*** INFORMATION SUPPLIED ***

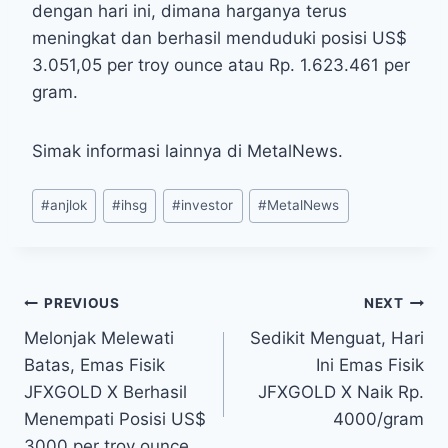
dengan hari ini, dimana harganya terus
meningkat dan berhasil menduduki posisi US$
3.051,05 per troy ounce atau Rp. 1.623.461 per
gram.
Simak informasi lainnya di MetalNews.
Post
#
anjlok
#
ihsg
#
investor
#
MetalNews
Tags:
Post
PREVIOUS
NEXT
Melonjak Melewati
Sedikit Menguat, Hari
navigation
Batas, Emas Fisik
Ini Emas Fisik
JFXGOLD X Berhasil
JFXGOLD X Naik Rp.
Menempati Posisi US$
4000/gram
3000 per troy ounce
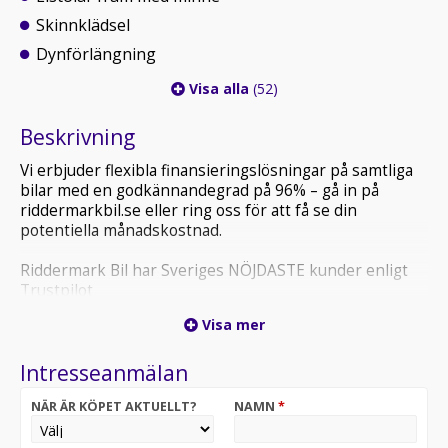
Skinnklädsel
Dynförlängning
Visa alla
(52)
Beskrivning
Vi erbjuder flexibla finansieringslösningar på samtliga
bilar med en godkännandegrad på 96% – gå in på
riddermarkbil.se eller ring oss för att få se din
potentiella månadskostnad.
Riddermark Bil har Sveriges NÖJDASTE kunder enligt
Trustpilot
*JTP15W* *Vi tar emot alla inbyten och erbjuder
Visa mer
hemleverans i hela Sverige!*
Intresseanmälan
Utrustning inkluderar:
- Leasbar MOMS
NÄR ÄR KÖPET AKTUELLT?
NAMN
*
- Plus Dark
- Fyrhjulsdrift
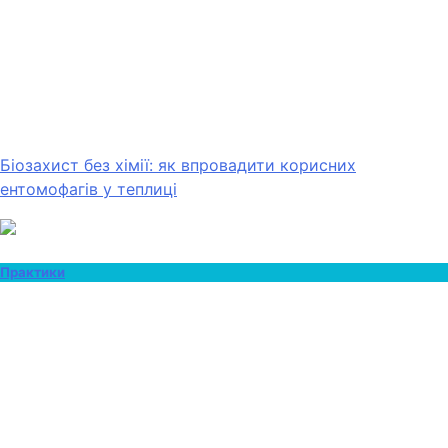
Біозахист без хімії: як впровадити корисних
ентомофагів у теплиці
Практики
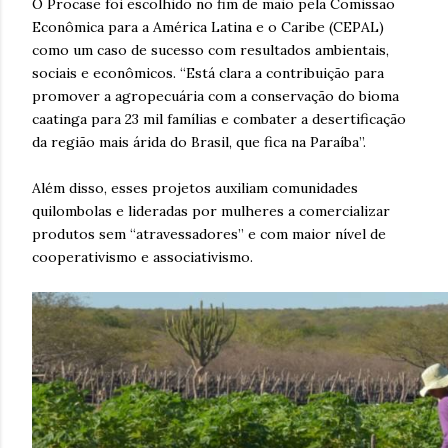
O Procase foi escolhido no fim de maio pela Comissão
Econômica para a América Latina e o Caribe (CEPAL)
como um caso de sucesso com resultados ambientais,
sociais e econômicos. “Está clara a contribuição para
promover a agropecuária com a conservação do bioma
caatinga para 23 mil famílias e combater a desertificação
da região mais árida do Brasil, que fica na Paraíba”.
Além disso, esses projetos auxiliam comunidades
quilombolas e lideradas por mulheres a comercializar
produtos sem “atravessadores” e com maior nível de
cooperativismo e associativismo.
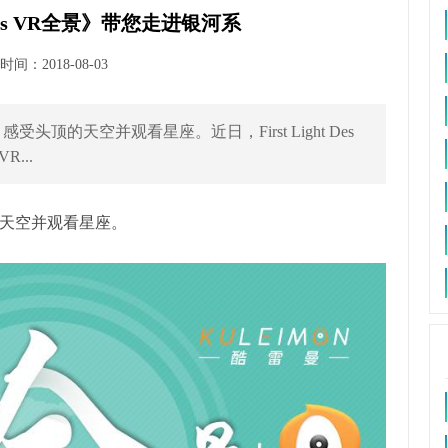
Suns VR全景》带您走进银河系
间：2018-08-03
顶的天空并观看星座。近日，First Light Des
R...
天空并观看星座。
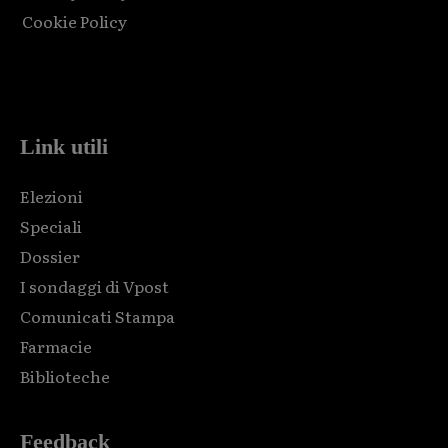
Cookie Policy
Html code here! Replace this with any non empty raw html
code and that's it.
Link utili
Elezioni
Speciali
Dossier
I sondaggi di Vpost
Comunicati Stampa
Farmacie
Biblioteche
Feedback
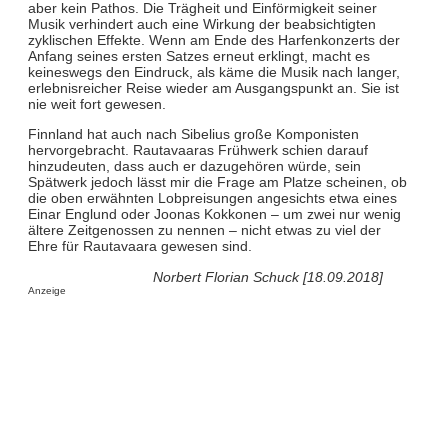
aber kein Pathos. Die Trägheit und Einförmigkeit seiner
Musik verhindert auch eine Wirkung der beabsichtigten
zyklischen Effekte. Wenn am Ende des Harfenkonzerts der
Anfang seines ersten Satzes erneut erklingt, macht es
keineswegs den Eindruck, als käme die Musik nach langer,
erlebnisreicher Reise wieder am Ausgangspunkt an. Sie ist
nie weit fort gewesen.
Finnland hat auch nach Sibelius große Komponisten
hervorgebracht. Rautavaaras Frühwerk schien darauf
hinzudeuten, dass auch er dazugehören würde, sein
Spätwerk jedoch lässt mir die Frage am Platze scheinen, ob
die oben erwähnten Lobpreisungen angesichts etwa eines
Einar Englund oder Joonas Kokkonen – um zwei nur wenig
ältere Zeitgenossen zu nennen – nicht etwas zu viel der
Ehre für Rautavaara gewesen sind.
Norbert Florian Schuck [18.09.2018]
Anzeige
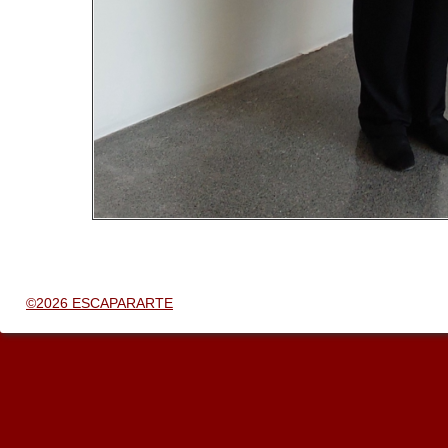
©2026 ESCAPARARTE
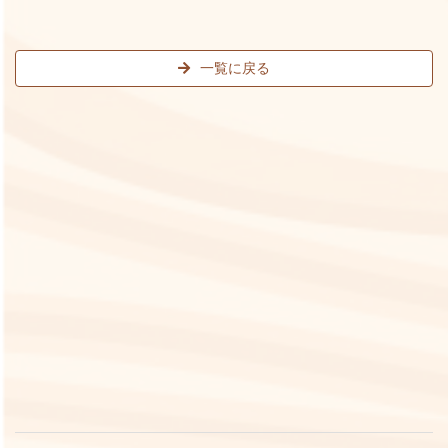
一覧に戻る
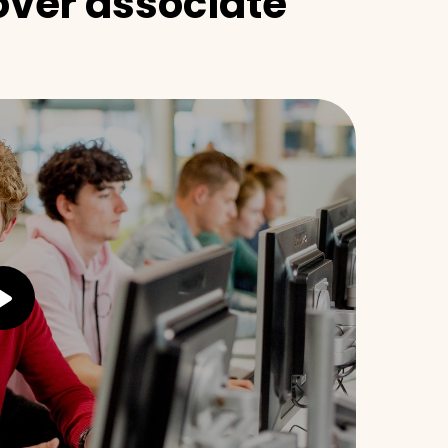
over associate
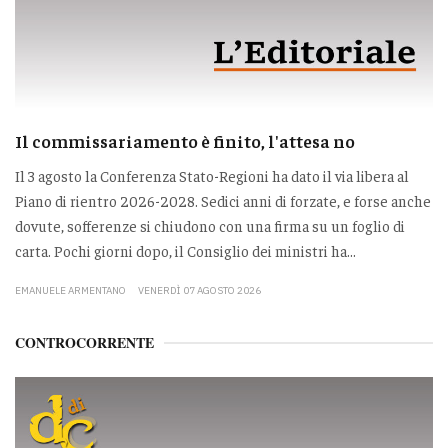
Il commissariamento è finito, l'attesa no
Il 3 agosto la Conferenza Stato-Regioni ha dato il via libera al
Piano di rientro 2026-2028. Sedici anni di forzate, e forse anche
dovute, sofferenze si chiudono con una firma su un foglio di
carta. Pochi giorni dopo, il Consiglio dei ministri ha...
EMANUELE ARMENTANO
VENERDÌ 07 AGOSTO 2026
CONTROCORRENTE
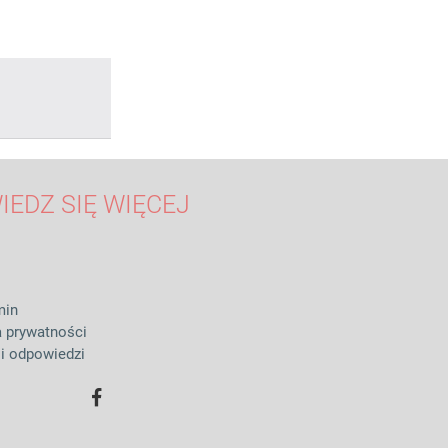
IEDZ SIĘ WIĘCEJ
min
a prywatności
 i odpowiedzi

***

EXERCISE PROMPT →
Rewrite the text of every record with "Emas Fisik" changed to "Emas Batangan" and everything else kept the same. Omit the pictures from your answer.

SOLVED EXERCISE →
dengan hari ini, dimana harganya terus
meningkat dan berhasil menduduki posisi US$
3.051,05 per troy ounce atau Rp. 1.623.461 per
gram.
Simak informasi lainnya di MetalNews.
Post
#
anjlok
#
ihsg
#
investor
#
MetalNews
Tags:
Post
PREVIOUS
NEXT
Melonjak Melewati
Sedikit Menguat, Hari
navigation
Batas, Emas Batangan
Ini Emas Batangan
JFXGOLD X Berhasil
JFXGOLD X Naik Rp.
Menempati Posisi US$
4000/gram
3000 per troy ounce
Skinnklädsel
Dynförlängning
Visa alla
(52)
Beskrivning
Vi erbjuder flexibla finansieringslösningar på samtliga
bilar med en godkännandegrad på 96% – gå in på
riddermarkbil.se eller ring oss för att få se din
potentiella månadskostnad.
Riddermark Bil har Sveriges NÖJDASTE kunder enligt
Trustpilot
*JTP15W* *Vi tar emot alla inbyten och erbjuder
Visa mer
hemleverans i hela Sverige!*
Intresseanmälan
Utrustning inkluderar:
- Leasbar MOMS
NÄR ÄR KÖPET AKTUELLT?
NAMN
*
- Plus Dark
- Fyrhjulsdrift
Біозахист без хімії: як впровадити корисних
ентомофагів у теплиці
Практики
O Procase foi escolhido no fim de maio pela Comissão
Econômica para a América Latina e o Caribe (CEPAL)
como um caso de sucesso com resultados ambientais,
sociais e econômicos. “Está clara a contribuição para
promover a agropecuária com a conservação do bioma
caatinga para 23 mil famílias e combater a desertificação
da região mais árida do Brasil, que fica na Paraíba”.
Além disso, esses projetos auxiliam comunidades
quilombolas e lideradas por mulheres a comercializar
produtos sem “atravessadores” e com maior nível de
cooperativismo e associativismo.
Suns VR全景》带您走进银河系
间：2018-08-03
顶的天空并观看星座。近日，First Light Des
R...
天空并观看星座。
Cookie Policy
Html code here! Replace this with any non empty raw html
code and that's it.
Link utili
Elezioni
Speciali
Dossier
I sondaggi di Vpost
Comunicati Stampa
Farmacie
Biblioteche
Feedback
aber kein Pathos. Die Trägheit und Einförmigkeit seiner
Musik verhindert auch eine Wirkung der beabsichtigten
zyklischen Effekte. Wenn am Ende des Harfenkonzerts der
Anfang seines ersten Satzes erneut erklingt, macht es
keineswegs den Eindruck, als käme die Musik nach langer,
erlebnisreicher Reise wieder am Ausgangspunkt an. Sie ist
nie weit fort gewesen.
Finnland hat auch nach Sibelius große Komponisten
hervorgebracht. Rautavaaras Frühwerk schien darauf
hinzudeuten, dass auch er dazugehören würde, sein
Spätwerk jedoch lässt mir die Frage am Platze scheinen, ob
die oben erwähnten Lobpreisungen angesichts etwa eines
Einar Englund oder Joonas Kokkonen – um zwei nur wenig
ältere Zeitgenossen zu nennen – nicht etwas zu viel der
Ehre für Rautavaara gewesen sind.
Norbert Florian Schuck [18.09.2018]
Anzeige
©2026 ESCAPARARTE
一覧に戻る
over associate
Il commissariamento è finito, l'attesa no
Il 3 agosto la Conferenza Stato-Regioni ha dato il via libera al
Piano di rientro 2026-2028. Sedici anni di forzate, e forse anche
dovute, sofferenze si chiudono con una firma su un foglio di
carta. Pochi giorni dopo, il Consiglio dei ministri ha...
EMANUELE ARMENTANO
VENERDÌ 07 AGOSTO 2026
CONTROCORRENTE
IEDZ SIĘ WIĘCEJ
min
a prywatności
 i odpowiedzi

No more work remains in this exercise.